Exercise goal: Extract the lines that carry the string "vaild" from the listing.

Data:
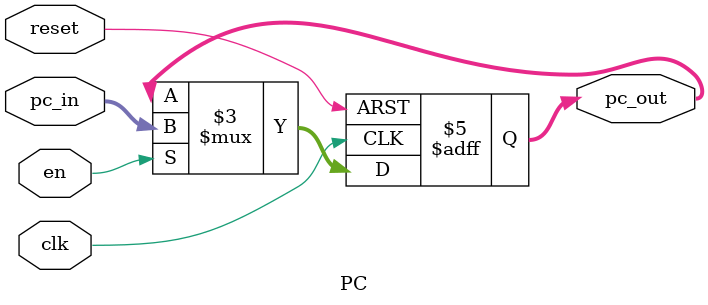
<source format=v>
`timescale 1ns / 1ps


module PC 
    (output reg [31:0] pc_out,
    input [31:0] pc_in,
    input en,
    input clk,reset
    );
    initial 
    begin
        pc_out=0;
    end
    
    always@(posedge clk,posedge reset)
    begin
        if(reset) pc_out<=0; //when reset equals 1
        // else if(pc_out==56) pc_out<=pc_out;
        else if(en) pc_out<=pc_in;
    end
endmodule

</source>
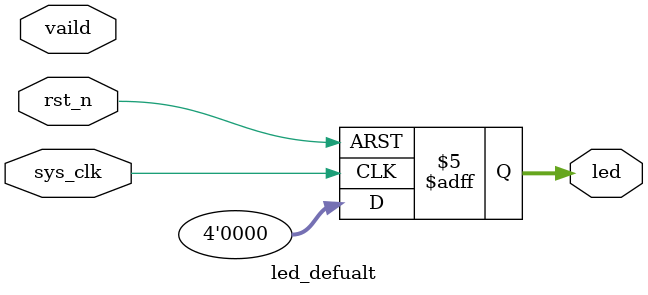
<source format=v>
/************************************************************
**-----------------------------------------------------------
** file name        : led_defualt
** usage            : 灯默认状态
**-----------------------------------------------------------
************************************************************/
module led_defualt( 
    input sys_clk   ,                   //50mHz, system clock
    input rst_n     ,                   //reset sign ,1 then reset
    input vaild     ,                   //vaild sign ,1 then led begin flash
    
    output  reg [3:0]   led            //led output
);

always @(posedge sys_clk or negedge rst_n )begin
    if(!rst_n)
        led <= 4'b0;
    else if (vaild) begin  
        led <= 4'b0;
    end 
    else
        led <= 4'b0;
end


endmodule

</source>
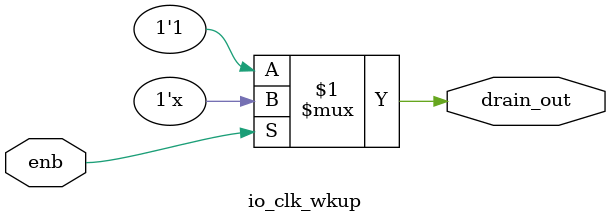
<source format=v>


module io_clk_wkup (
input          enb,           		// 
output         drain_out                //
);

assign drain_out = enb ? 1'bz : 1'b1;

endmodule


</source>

Task response:
    input vaild     ,                   //vaild sign ,1 then led begin flash
    else if (vaild) begin  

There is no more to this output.